→ **REQUIRED WORK**
Please return each entry that follows exactly as given, but without pictures.

(Records excerpted from a collection)
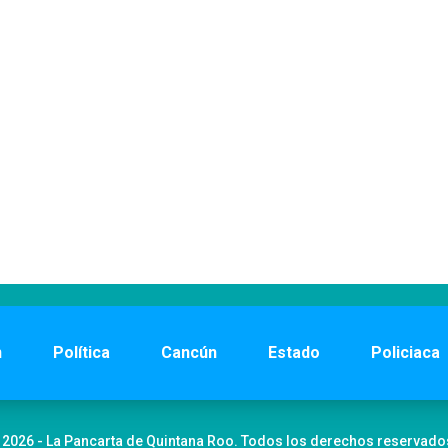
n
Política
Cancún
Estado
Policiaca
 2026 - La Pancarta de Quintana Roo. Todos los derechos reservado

→ **ANSWER SECTION**
n
Política
Cancún
Estado
Policiaca
 2026 - La Pancarta de Quintana Roo. Todos los derechos reservado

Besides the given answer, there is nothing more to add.